Information released by agricultural experts shows that onion production is big business in the Pacific Northwest.
Oregon was the nation's second-largest producer of storage onions in 2012. According to the Oregon Department of Agriculture, which released its publication Oregon Agriculture: Facts and Figures in July 2013, the Beaver State produced 24 percent of national supplies. Storage onions ranked 10th on the state's Top 40 Commodities list for 2012 at a value of approximately $115.8 million.

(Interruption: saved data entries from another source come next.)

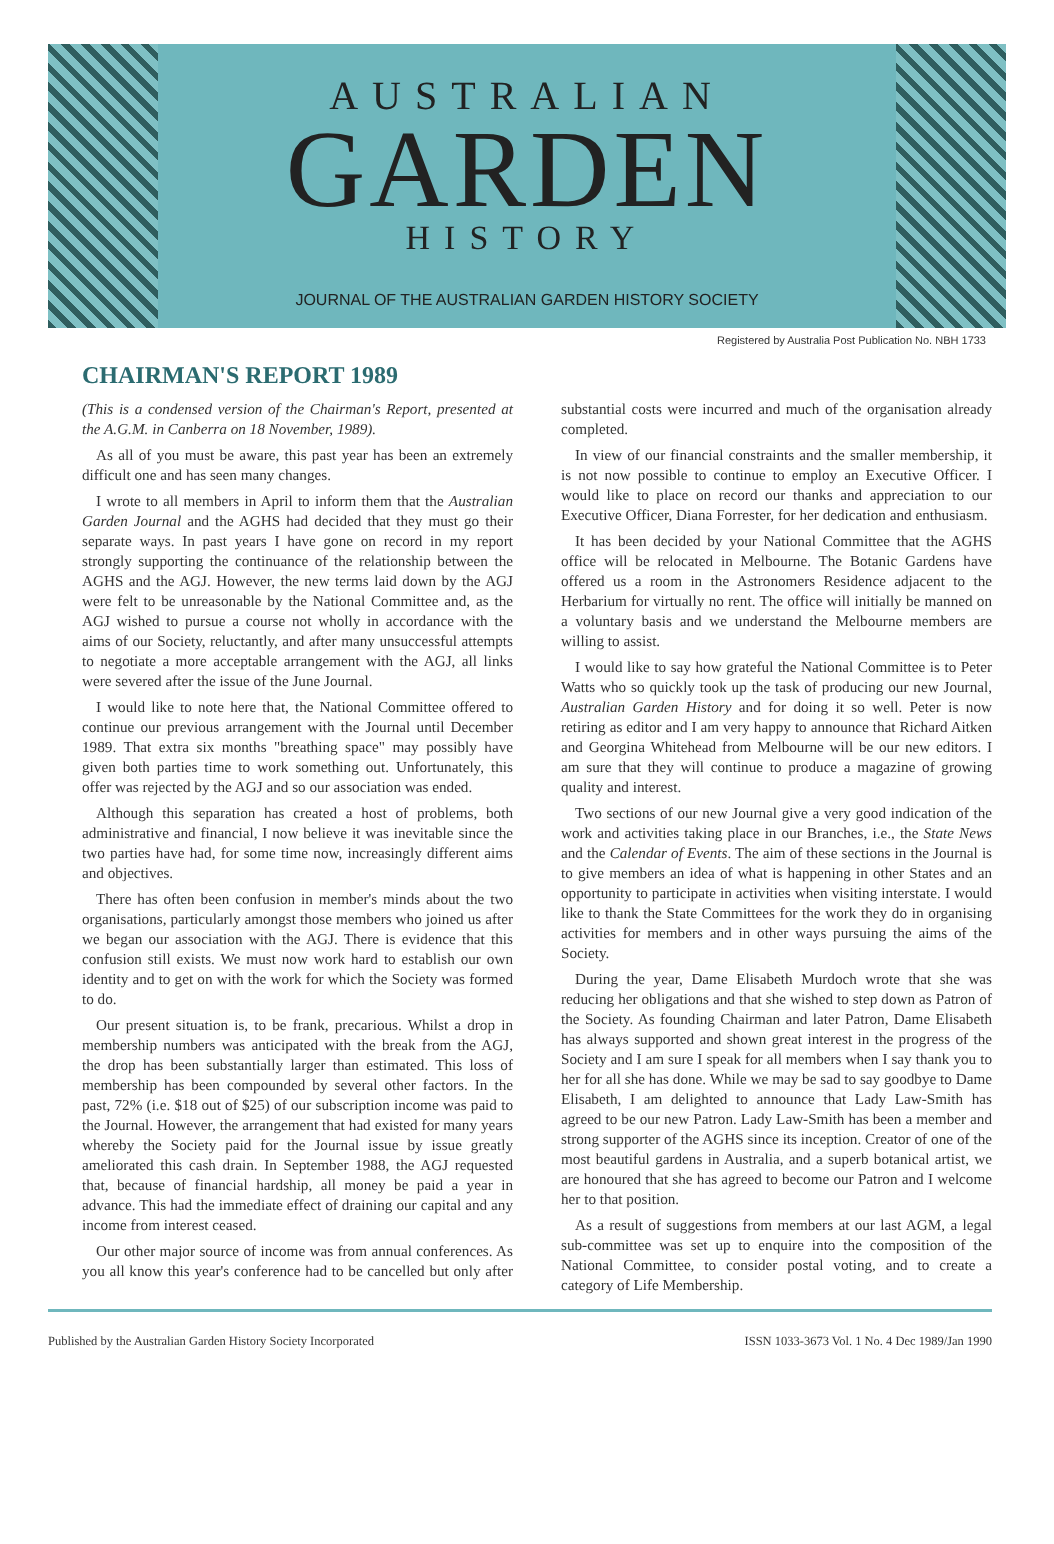AUSTRALIAN
GARDEN
HISTORY
JOURNAL OF THE AUSTRALIAN GARDEN HISTORY SOCIETY
Registered by Australia Post Publication No. NBH 1733
CHAIRMAN'S REPORT 1989
(This is a condensed version of the Chairman's Report, presented at the A.G.M. in Canberra on 18 November, 1989).
As all of you must be aware, this past year has been an extremely difficult one and has seen many changes.
I wrote to all members in April to inform them that the Australian Garden Journal and the AGHS had decided that they must go their separate ways. In past years I have gone on record in my report strongly supporting the continuance of the relationship between the AGHS and the AGJ. However, the new terms laid down by the AGJ were felt to be unreasonable by the National Committee and, as the AGJ wished to pursue a course not wholly in accordance with the aims of our Society, reluctantly, and after many unsuccessful attempts to negotiate a more acceptable arrangement with the AGJ, all links were severed after the issue of the June Journal.
I would like to note here that, the National Committee offered to continue our previous arrangement with the Journal until December 1989. That extra six months "breathing space" may possibly have given both parties time to work something out. Unfortunately, this offer was rejected by the AGJ and so our association was ended.
Although this separation has created a host of problems, both administrative and financial, I now believe it was inevitable since the two parties have had, for some time now, increasingly different aims and objectives.
There has often been confusion in member's minds about the two organisations, particularly amongst those members who joined us after we began our association with the AGJ. There is evidence that this confusion still exists. We must now work hard to establish our own identity and to get on with the work for which the Society was formed to do.
Our present situation is, to be frank, precarious. Whilst a drop in membership numbers was anticipated with the break from the AGJ, the drop has been substantially larger than estimated. This loss of membership has been compounded by several other factors. In the past, 72% (i.e. $18 out of $25) of our subscription income was paid to the Journal. However, the arrangement that had existed for many years whereby the Society paid for the Journal issue by issue greatly ameliorated this cash drain. In September 1988, the AGJ requested that, because of financial hardship, all money be paid a year in advance. This had the immediate effect of draining our capital and any income from interest ceased.
Our other major source of income was from annual conferences. As you all know this year's conference had to be cancelled but only after substantial costs were incurred and much of the organisation already completed.
In view of our financial constraints and the smaller membership, it is not now possible to continue to employ an Executive Officer. I would like to place on record our thanks and appreciation to our Executive Officer, Diana Forrester, for her dedication and enthusiasm.
It has been decided by your National Committee that the AGHS office will be relocated in Melbourne. The Botanic Gardens have offered us a room in the Astronomers Residence adjacent to the Herbarium for virtually no rent. The office will initially be manned on a voluntary basis and we understand the Melbourne members are willing to assist.
I would like to say how grateful the National Committee is to Peter Watts who so quickly took up the task of producing our new Journal, Australian Garden History and for doing it so well. Peter is now retiring as editor and I am very happy to announce that Richard Aitken and Georgina Whitehead from Melbourne will be our new editors. I am sure that they will continue to produce a magazine of growing quality and interest.
Two sections of our new Journal give a very good indication of the work and activities taking place in our Branches, i.e., the State News and the Calendar of Events. The aim of these sections in the Journal is to give members an idea of what is happening in other States and an opportunity to participate in activities when visiting interstate. I would like to thank the State Committees for the work they do in organising activities for members and in other ways pursuing the aims of the Society.
During the year, Dame Elisabeth Murdoch wrote that she was reducing her obligations and that she wished to step down as Patron of the Society. As founding Chairman and later Patron, Dame Elisabeth has always supported and shown great interest in the progress of the Society and I am sure I speak for all members when I say thank you to her for all she has done. While we may be sad to say goodbye to Dame Elisabeth, I am delighted to announce that Lady Law-Smith has agreed to be our new Patron. Lady Law-Smith has been a member and strong supporter of the AGHS since its inception. Creator of one of the most beautiful gardens in Australia, and a superb botanical artist, we are honoured that she has agreed to become our Patron and I welcome her to that position.
As a result of suggestions from members at our last AGM, a legal sub-committee was set up to enquire into the composition of the National Committee, to consider postal voting, and to create a category of Life Membership.
Published by the Australian Garden History Society Incorporated ISSN 1033-3673 Vol. 1 No. 4 Dec 1989/Jan 1990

Onions produced in Malheur County are part of the Idaho-Eastern Oregon Onion growing region and represent significant volume for the state. The 2013 Agripedia, published by the Oregon Department of Agriculture, provided a snapshot of Oregon onion production during 2012. According to the report, a total of 10,600 acres of onions were harvested in Malheur County. Looking at the category "Other Oregon," ODA reported that 8,700 acres were harvested for the fresh market. Approximately 5,133 thousand hundredweight were produced with the value of production set at $43.7 million.
Last October, the National Agricultural Statistics Service of the Department of Agriculture's Regional Field Office in Olympia, WA noted that several commodities, including onions, reached commodity highs for 2012 production. "Record high values of production were set for six of the top 20 Washington commodities," NASS stated, adding that onions "increased 51 percent from the previous year."
"There is no question that all of this shows just how important agriculture is to our state's economy, said Bud Hover, director of the Washington State Department of Agriculture.
Data published in the 2013 Washington State Agricultural Bulletin provided some additional insights. According to the publication, Washington ranked 11th nationally for all onion production in 2012. The value of onion production was approximately $184 million.
Washington ranked second nationally for summer onion production, providing the nation with 23.1 percent of its supplies. In 2012, Washington producers harvested 3,100 acres of summer non-storage onions with production set at 1,147 thousand hundredweight. The value of production was $36.4 million, and the value per harvested acre was $11,766.
During the same crop year, producers harvested 23,500 acres of summer storage onions with production set at 13,865 thousand hundredweight. The value of production was $147.6 million, and the value per harvested acre was $6,282.